## EXERCISE INSTRUCTIONS
Check each line of the records below for the word "options" and give the number of lines that have it, with nothing added.
------ DATASET EXCERPTS
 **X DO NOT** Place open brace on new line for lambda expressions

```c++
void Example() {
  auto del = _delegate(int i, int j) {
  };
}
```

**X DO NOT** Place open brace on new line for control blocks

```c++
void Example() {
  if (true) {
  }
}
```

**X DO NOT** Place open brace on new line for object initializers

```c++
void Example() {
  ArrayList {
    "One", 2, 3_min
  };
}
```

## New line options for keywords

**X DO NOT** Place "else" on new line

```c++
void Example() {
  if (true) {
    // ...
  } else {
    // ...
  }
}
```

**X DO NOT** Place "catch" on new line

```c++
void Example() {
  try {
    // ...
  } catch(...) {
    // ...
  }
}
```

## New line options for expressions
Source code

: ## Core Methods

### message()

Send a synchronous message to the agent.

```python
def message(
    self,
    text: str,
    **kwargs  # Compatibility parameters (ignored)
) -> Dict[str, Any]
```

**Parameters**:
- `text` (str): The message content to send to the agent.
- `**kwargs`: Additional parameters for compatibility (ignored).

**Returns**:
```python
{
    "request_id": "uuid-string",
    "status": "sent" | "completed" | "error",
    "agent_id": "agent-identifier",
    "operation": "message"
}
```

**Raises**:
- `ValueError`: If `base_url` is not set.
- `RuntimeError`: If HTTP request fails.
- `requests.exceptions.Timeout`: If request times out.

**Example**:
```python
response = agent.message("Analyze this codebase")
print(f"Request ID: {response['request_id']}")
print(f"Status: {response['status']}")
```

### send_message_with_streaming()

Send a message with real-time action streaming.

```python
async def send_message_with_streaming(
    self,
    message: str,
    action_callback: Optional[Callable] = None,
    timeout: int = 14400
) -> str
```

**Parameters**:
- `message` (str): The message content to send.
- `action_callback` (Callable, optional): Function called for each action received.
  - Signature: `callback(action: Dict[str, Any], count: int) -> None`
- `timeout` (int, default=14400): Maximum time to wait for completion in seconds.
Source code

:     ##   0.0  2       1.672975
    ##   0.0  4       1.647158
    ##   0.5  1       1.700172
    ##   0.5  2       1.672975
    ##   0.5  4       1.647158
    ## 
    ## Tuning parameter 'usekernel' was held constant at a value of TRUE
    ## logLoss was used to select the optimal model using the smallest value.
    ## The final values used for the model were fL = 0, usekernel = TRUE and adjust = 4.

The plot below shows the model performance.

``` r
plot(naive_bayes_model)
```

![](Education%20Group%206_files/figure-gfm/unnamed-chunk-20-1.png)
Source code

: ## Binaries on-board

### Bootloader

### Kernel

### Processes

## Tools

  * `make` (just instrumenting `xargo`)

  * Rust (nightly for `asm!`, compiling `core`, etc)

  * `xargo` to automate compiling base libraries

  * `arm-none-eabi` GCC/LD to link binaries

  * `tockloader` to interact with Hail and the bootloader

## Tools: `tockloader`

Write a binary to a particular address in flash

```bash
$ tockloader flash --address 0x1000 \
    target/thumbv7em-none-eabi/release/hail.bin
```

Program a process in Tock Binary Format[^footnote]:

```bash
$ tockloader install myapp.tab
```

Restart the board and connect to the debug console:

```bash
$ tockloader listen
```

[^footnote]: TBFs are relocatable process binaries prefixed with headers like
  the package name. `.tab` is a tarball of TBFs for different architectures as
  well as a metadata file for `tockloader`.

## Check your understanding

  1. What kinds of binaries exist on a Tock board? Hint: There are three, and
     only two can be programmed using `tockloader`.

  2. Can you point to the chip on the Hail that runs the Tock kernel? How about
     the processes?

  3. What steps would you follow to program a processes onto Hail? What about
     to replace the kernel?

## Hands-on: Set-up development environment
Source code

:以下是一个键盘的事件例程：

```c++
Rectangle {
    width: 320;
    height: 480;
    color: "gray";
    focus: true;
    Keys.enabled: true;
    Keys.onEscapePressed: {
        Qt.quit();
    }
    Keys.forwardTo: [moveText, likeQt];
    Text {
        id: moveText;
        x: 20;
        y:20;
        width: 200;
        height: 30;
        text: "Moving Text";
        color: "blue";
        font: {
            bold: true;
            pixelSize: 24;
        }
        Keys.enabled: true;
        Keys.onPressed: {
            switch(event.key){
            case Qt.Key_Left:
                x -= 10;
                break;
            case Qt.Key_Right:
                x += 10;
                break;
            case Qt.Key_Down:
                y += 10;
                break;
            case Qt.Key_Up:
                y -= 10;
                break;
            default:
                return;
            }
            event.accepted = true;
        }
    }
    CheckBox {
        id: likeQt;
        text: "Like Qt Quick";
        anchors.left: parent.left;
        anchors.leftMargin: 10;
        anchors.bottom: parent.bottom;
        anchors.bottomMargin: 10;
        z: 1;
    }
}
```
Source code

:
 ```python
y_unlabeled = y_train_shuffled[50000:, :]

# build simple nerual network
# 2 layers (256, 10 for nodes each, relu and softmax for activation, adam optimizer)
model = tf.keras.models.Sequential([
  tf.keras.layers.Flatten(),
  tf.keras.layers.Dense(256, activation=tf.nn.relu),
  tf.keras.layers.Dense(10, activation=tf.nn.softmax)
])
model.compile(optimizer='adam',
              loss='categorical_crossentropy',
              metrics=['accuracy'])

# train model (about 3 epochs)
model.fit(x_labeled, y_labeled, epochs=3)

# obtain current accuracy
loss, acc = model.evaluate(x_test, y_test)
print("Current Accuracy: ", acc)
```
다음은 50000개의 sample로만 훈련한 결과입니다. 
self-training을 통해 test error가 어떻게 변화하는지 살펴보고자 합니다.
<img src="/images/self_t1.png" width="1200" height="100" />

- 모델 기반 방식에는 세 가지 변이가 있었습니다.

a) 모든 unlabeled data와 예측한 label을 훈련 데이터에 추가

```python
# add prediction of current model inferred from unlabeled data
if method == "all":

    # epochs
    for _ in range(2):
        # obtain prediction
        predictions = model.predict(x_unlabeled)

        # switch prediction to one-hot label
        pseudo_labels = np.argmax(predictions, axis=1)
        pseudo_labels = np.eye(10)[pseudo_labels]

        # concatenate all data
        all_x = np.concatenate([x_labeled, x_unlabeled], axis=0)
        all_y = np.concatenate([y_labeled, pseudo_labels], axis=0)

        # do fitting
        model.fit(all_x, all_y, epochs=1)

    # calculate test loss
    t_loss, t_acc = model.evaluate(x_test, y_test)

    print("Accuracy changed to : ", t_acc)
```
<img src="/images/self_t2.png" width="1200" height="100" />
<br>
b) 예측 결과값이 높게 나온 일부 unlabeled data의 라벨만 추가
------------
## RESPONSE TO THIS EXERCISE
2